From today's press conference:
We need to train more primary care doctors. I heard only 2 percent of last year's doctors were primary care, because the money wasn't there. We need more medical homes, a more holistic approach to care. There must be a greater role for primary care then there is in America today, and this bill has incentives to do that.

11/11/08

Spelling Hope in Hebrew

From TNR it looks like Yediot Acharonot have chosen to spell Obama with two alefs, and Maariv - with one. Which spelling wins?

The Google, please:
אובאמה
versus
אובמה

I suppose it makes more sense to analyze the word as following normal Israeli Hebrew phonetics, than as a foreign word which needs to be spelled with another alef.

The Emanuels Take Over, 2

Which Emanuel brother are you? (Warning: extreme snark.)

11/10/08

Statins in patients with high C-Reactive Protein "cut the risk of heart disease in half"?

Shorter New England Journal on the JUPITER study
(a corrective to reports like this one)

1. We knew statins helped lower the risk of heart disease anyway.
2. Now we have an industry-funded study to tell us that statins help in people with high CRP.
3. They cut the risk of cardiovascular events from 1.8% (per year) to 0.9%. Yes - a relative risk reduction of 0.5. But 1.8% and 0.9% are both low numbers. Do you have patients who would think this difference meaningful?
4. The study excluded basically everyone we meet in the real world: folks with high cholesterol, diabetes, and kidney disease.
5. We still don't know if CRP risk stratification helps improve outcomes.
6. We're not buying it.

The Catholic worker against torture

Mike Benedetti continues to be idiosyncratically (& admirably) activist - going to DC as part of Witness Against Torture.

11/6/08

Cat and Hat Don't Rhyme in Yiddish: Translating Children's Classics into Mame-Loshn...but for Whom?

Buy our books - and hear about why we translate them - in Philadelphia!

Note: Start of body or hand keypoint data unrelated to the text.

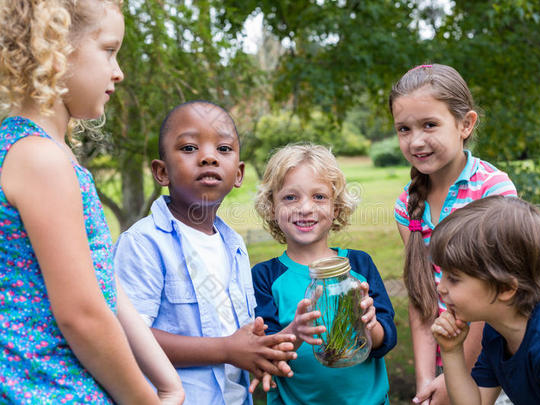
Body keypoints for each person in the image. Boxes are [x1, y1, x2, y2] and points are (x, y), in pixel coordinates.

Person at [0, 0, 184, 403]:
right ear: (56, 50)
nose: (118, 72)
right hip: (47, 390)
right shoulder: (38, 159)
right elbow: (82, 315)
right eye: (108, 50)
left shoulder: (54, 155)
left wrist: (169, 383)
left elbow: (104, 284)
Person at [113, 100, 297, 405]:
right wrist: (226, 349)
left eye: (223, 149)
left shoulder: (234, 244)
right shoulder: (144, 244)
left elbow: (239, 335)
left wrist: (274, 344)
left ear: (238, 174)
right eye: (189, 148)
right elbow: (126, 338)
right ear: (161, 172)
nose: (209, 157)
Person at [389, 63, 518, 405]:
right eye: (404, 129)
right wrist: (426, 382)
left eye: (429, 125)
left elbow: (490, 297)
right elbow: (422, 297)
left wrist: (454, 376)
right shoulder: (406, 205)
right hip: (444, 351)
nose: (416, 141)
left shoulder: (493, 191)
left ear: (466, 124)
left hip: (494, 361)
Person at [426, 195, 540, 405]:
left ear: (505, 288)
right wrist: (451, 351)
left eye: (454, 279)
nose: (440, 288)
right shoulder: (497, 332)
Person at [251, 143, 397, 404]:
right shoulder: (265, 276)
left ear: (336, 207)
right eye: (290, 197)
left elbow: (386, 338)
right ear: (272, 207)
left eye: (319, 197)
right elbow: (265, 355)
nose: (305, 208)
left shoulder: (360, 265)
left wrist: (370, 327)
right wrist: (295, 332)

a talk in English by Zackary Sholem Berger, co-publisher at Yiddish House
Thursday, December 4th, 2008, 9:30am
Drexel University
Stern Judaic Studies Seminar Room, Room 302, Hagerty Library
33rd and Market Streets, Philadelphia, PA (map)

All Yiddish House books (including our new Eyn Fish Tsvey Fish) will be available for purchase and signing.

Sponsored by the Judaic Studies Program of Drexel University, Dr. Rakhmiel Peltz, Director.

Breaking News: Obama Cabinet Selection

Secretary of Jewish-American Literature.

11/5/08

The Emanuels Take Over

If Rahm is chief of staff, does that mean we get health care vouchers from his brother?

11/2/08

Public appearances, 1

I got an award, so I'll be giving a talk at General Internal Medicine Grand Rounds at Johns Hopkins on November 14th. Drop by.